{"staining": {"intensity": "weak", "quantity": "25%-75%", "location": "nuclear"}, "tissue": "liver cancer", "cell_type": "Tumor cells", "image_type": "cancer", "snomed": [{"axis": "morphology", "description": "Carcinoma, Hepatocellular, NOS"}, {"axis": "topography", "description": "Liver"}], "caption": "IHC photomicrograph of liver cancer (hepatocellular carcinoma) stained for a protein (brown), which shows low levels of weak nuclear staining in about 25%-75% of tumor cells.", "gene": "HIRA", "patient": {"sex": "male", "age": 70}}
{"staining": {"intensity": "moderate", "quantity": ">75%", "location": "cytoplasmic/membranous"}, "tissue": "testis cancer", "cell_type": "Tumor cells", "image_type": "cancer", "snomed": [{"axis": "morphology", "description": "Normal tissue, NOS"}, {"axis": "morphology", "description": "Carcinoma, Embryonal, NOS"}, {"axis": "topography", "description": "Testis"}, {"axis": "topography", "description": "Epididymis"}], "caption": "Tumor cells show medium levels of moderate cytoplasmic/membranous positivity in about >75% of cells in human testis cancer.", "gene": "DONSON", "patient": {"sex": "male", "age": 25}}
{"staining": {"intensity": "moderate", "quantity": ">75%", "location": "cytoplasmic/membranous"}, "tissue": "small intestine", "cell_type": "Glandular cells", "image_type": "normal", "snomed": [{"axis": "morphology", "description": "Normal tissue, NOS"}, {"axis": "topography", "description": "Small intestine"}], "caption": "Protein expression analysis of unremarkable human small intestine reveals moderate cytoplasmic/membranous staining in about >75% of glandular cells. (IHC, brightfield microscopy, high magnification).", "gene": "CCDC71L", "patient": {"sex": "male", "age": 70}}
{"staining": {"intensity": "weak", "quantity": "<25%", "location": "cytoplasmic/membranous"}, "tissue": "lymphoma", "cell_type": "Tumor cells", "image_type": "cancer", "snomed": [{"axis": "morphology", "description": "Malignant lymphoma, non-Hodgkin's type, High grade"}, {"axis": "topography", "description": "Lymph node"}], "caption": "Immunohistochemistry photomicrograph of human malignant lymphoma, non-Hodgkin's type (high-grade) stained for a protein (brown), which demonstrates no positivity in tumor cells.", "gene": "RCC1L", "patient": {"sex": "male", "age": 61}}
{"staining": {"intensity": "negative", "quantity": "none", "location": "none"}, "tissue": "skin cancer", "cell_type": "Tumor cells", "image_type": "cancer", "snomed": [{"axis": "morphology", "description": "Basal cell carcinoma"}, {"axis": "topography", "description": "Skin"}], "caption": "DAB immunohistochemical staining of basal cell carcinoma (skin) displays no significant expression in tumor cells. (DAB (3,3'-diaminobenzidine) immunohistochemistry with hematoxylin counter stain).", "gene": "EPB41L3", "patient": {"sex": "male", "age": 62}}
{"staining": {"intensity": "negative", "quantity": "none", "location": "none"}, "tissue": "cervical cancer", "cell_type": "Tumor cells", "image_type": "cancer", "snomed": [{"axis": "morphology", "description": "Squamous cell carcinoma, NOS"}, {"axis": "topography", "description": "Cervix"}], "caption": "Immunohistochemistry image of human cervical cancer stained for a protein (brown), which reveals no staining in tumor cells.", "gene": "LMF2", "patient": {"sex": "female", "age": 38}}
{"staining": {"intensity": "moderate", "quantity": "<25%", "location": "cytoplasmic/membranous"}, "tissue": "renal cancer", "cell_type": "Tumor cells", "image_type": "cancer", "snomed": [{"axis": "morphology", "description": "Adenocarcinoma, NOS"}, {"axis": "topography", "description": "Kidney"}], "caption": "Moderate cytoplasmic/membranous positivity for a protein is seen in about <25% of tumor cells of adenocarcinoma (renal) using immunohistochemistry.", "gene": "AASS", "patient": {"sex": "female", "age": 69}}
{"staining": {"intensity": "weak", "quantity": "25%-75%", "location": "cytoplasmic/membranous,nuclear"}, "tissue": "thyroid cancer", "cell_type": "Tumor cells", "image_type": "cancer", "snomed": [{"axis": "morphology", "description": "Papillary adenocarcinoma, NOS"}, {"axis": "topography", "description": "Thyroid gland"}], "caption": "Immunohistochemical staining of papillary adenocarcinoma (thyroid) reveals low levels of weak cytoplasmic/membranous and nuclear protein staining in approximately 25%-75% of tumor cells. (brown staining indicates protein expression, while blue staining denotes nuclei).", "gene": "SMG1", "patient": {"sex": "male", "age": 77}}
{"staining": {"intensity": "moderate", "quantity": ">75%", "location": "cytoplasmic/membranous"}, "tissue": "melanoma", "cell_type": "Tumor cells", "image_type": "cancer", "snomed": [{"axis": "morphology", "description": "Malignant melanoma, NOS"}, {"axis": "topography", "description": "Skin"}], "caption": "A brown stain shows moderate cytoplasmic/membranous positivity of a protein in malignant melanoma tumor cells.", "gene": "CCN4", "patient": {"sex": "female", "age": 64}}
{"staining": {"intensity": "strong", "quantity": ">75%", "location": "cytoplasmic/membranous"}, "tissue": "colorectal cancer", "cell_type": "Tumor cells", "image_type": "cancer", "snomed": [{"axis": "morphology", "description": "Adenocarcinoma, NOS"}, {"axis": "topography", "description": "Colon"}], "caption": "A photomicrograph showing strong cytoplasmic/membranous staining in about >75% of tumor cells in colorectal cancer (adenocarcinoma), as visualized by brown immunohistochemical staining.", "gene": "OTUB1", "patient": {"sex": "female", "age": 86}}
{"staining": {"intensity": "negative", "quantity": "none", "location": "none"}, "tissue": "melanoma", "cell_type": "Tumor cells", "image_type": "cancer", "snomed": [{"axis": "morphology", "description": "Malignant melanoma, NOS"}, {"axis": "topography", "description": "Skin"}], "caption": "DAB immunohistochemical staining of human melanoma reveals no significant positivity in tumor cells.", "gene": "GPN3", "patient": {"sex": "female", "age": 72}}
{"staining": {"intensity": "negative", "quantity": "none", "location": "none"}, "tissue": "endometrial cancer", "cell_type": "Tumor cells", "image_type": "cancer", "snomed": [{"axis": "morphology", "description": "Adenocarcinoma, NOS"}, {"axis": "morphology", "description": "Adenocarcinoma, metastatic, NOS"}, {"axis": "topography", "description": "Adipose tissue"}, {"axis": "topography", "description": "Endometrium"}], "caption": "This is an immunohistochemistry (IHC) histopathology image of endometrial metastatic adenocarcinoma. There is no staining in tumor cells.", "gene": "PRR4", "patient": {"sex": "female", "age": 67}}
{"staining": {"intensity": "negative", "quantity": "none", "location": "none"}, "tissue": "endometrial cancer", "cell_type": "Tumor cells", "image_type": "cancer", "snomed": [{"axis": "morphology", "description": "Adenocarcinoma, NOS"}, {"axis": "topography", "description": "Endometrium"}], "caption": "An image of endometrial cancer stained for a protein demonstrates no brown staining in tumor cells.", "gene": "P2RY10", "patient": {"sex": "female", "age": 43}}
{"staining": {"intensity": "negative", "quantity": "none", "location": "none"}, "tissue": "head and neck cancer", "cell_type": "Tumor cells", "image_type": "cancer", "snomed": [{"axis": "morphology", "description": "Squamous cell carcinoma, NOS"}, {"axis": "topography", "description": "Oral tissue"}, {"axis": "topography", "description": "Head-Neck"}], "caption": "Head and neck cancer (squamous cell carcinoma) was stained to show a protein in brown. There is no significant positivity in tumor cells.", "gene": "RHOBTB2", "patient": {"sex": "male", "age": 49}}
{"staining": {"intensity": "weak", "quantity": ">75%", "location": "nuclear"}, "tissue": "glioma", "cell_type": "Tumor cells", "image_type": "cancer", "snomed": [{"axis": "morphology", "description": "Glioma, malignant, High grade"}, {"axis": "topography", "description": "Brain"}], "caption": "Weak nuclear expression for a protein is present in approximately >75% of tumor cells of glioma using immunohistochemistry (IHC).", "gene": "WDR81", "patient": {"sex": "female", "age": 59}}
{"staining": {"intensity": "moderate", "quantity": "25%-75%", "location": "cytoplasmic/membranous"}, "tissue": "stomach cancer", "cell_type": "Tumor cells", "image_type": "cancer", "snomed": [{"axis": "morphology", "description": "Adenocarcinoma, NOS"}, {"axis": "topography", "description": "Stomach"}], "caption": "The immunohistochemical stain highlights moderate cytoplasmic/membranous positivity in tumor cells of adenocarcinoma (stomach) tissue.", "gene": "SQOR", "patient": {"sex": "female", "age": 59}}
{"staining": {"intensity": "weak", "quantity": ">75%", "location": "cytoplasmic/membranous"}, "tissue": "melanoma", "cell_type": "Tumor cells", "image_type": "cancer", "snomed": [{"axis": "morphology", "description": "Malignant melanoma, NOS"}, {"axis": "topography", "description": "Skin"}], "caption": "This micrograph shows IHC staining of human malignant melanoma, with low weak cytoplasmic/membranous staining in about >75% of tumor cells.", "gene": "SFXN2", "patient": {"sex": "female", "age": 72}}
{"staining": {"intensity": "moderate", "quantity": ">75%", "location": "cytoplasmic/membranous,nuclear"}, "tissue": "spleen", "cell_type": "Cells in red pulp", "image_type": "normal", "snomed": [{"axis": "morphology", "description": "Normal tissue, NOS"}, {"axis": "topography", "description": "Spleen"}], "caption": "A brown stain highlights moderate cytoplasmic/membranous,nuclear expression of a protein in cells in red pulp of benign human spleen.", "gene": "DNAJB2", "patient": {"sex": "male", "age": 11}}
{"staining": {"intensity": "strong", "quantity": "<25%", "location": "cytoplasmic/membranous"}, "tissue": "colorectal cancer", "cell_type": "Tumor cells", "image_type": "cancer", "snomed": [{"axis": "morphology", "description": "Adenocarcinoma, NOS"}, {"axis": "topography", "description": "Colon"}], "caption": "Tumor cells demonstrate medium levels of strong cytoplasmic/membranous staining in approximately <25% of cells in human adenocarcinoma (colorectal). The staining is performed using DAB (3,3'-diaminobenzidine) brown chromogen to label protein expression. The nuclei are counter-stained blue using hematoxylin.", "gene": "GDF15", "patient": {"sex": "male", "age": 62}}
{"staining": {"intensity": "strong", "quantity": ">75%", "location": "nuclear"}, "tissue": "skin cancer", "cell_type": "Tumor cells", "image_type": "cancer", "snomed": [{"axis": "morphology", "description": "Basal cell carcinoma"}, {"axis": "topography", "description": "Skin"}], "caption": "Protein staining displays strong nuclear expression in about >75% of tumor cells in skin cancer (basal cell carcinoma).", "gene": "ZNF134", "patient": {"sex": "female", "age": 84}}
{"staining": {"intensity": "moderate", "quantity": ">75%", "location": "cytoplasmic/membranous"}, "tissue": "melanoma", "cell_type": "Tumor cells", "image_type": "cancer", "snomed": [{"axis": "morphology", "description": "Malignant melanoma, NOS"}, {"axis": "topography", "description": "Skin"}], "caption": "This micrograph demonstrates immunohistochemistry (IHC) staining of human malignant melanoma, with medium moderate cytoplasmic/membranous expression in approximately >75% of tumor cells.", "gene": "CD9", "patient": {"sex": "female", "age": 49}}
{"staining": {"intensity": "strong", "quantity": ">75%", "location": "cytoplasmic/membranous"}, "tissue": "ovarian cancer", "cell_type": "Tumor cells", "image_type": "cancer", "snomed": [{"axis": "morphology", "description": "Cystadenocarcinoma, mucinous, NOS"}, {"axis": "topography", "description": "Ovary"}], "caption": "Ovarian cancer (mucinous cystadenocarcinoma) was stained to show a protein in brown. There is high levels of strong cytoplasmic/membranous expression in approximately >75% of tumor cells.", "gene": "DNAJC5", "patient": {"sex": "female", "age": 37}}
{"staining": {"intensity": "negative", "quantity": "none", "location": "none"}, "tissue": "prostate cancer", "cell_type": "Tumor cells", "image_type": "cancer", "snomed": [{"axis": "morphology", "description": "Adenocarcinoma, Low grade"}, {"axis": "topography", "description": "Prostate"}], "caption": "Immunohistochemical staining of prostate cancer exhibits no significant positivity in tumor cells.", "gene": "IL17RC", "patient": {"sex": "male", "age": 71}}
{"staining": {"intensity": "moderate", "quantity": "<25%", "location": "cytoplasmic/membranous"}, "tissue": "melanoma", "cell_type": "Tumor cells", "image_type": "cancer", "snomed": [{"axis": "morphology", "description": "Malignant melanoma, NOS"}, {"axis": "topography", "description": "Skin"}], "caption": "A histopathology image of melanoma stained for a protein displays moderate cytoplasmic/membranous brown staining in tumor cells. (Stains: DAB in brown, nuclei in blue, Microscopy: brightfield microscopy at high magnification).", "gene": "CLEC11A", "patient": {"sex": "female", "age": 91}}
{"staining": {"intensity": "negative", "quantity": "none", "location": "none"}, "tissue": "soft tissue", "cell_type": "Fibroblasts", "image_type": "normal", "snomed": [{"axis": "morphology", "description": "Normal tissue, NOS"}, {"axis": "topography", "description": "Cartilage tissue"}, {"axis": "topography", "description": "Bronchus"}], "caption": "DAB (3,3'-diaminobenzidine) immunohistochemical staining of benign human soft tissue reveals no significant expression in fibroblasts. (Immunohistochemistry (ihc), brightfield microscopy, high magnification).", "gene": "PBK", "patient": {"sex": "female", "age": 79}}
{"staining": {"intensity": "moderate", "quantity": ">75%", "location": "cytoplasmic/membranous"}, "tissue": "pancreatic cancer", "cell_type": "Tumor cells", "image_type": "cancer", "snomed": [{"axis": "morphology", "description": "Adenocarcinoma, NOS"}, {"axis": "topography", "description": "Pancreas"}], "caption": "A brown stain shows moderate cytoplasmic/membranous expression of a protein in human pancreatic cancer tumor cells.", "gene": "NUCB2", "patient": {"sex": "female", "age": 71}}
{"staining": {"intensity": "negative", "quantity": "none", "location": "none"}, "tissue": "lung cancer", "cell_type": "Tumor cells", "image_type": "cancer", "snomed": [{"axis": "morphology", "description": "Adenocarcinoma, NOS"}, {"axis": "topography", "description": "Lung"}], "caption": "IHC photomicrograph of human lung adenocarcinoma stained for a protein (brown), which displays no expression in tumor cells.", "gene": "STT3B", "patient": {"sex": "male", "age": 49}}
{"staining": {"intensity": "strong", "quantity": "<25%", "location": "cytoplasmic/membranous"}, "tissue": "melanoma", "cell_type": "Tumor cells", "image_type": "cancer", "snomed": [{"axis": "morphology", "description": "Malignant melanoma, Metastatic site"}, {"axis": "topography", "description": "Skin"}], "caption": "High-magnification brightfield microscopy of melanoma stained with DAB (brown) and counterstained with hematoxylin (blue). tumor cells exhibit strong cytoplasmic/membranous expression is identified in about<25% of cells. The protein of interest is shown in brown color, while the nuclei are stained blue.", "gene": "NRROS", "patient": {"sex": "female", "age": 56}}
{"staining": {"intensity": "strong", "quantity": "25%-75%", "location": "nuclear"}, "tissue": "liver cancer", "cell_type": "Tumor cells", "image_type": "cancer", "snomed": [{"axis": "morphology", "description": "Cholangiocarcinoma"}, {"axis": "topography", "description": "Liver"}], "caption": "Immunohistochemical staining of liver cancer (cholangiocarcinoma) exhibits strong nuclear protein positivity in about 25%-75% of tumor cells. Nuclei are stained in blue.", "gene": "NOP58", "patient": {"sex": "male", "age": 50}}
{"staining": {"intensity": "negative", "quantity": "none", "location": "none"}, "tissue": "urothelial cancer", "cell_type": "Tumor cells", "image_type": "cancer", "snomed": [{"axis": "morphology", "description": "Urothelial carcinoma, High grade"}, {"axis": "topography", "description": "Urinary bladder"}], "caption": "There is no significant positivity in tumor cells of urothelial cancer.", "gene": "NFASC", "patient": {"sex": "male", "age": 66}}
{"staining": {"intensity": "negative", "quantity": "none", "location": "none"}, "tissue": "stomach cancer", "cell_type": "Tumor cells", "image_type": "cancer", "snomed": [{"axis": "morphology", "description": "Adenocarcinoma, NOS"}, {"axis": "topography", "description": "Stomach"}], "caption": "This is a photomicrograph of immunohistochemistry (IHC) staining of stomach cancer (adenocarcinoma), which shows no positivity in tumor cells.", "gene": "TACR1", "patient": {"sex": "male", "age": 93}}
____________________
What to work on:
Would you please copy all lines in the data that contain the word "Liver"?

Answer below:
{"staining": {"intensity": "weak", "quantity": "25%-75%", "location": "nuclear"}, "tissue": "liver cancer", "cell_type": "Tumor cells", "image_type": "cancer", "snomed": [{"axis": "morphology", "description": "Carcinoma, Hepatocellular, NOS"}, {"axis": "topography", "description": "Liver"}], "caption": "IHC photomicrograph of liver cancer (hepatocellular carcinoma) stained for a protein (brown), which shows low levels of weak nuclear staining in about 25%-75% of tumor cells.", "gene": "HIRA", "patient": {"sex": "male", "age": 70}}
{"staining": {"intensity": "strong", "quantity": "25%-75%", "location": "nuclear"}, "tissue": "liver cancer", "cell_type": "Tumor cells", "image_type": "cancer", "snomed": [{"axis": "morphology", "description": "Cholangiocarcinoma"}, {"axis": "topography", "description": "Liver"}], "caption": "Immunohistochemical staining of liver cancer (cholangiocarcinoma) exhibits strong nuclear protein positivity in about 25%-75% of tumor cells. Nuclei are stained in blue.", "gene": "NOP58", "patient": {"sex": "male", "age": 50}}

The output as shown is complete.